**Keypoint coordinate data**
*** Block opens ***

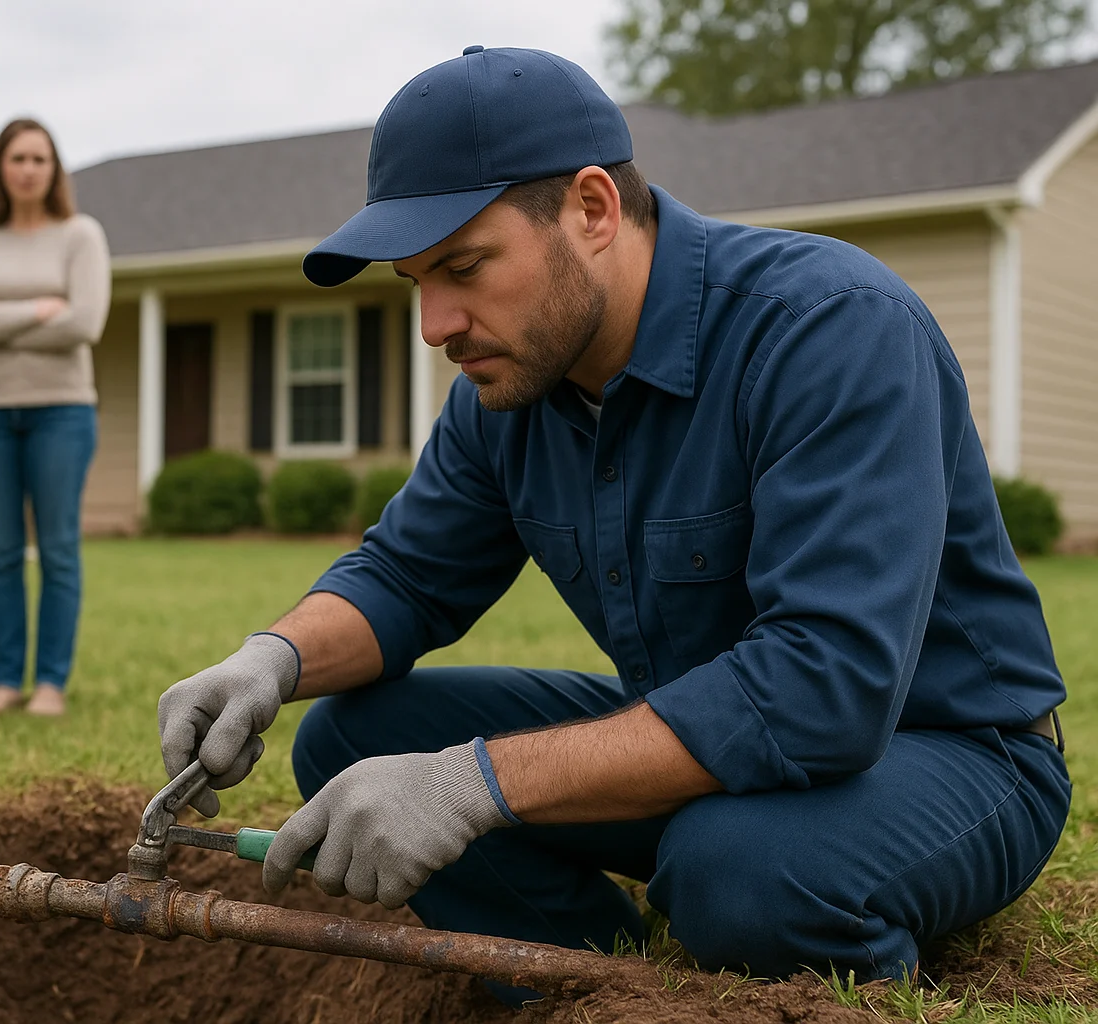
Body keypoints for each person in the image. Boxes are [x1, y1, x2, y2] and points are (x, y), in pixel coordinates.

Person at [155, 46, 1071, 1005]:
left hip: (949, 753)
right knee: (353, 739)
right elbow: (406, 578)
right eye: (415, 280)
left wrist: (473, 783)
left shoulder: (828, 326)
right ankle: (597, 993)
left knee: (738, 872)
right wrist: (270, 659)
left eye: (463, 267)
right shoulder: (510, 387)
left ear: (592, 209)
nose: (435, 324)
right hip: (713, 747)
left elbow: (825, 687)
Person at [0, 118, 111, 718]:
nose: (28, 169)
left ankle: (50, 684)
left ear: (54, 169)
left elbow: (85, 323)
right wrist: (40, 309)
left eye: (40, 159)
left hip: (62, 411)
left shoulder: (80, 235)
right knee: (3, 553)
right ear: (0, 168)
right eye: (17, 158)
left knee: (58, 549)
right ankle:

*** Block closes ***

**AIM OF THE TASK**
The copy you write must hold every record verbatim and none of the pictures.

**PROBLEM SOLUTION**
Body keypoints for each person in the image. Boxes are [x1, y1, x2, y2] and points are (x, y), in pixel coordinates.

Person at [155, 46, 1071, 1005]:
left hip: (949, 753)
right knee: (353, 739)
right elbow: (406, 578)
right eye: (415, 280)
left wrist: (473, 783)
left shoulder: (828, 326)
right ankle: (597, 993)
left knee: (738, 872)
right wrist: (270, 659)
left eye: (463, 267)
right shoulder: (510, 387)
left ear: (592, 209)
nose: (435, 324)
right hip: (713, 747)
left elbow: (825, 687)
Person at [0, 118, 111, 718]:
nose: (28, 169)
left ankle: (50, 684)
left ear: (54, 169)
left elbow: (85, 323)
right wrist: (40, 309)
left eye: (40, 159)
left hip: (62, 411)
left shoulder: (80, 235)
right knee: (3, 553)
right ear: (0, 168)
right eye: (17, 158)
left knee: (58, 549)
right ankle:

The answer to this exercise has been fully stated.